The angle between the vectors $ a = \hat{i} + 2 \hat{j} + 2 \hat{k} \quad \text{and} \quad b = \hat{i} + 2 \hat{j} - 2 \hat{k} \quad \text{is} $

• A. \( \sin^{-1} \left( \frac{1}{9} \right) \)
• B. \( \sin^{-1} \left( \frac{8}{9} \right) \)
• C. \( \cos^{-1} \left( \frac{8}{9} \right) \)
• D. \( \cos^{-1} \left( \frac{1}{9} \right) \)

Hint:

For the angle between two vectors, use the dot product formula and remember to calculate the magnitudes of both vectors.

Answer 1

The Correct Option is D

The formula for the angle \( \theta \) between two vectors \( a \) and \( b \) is given by the dot product formula: \[ \cos(\theta) = \frac{a \cdot b}{|a| |b|} \] Where: - \( a \cdot b \) is the dot product of the vectors. - \( |a| \) and \( |b| \) are the magnitudes of the vectors.

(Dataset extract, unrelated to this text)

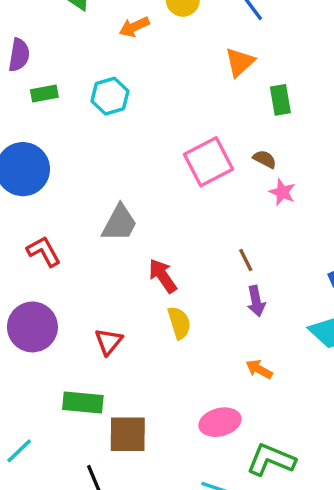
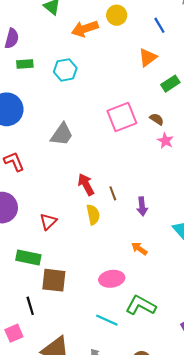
orange arrow: (134, 27) -> (85, 29), size x1.4
green rectangle: (280, 100) -> (170, 84), turned 60
gray trapezoid: (119, 223) -> (62, 134), moved
brown line: (246, 260) -> (113, 193), moved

The dot product \( a \cdot b \) is calculated as: \[ a \cdot b = (1)(1) + (2)(2) + (2)(-2) = 1 + 4 - 4 = 1 \] The magnitudes of the vectors are: \[ |a| = \sqrt{1^2 + 2^2 + 2^2} = \sqrt{1 + 4 + 4} = \sqrt{9} = 3 \] \[ |b| = \sqrt{1^2 + 2^2 + (-2)^2} = \sqrt{1 + 4 + 4} = \sqrt{9} = 3 \] Now, applying the formula: \[ \cos(\theta) = \frac{1}{3 \times 3} = \frac{1}{9} \] Thus, the angle \( \theta \) is: \[ \theta = \cos^{-1} \left( \frac{1}{9} \right) \]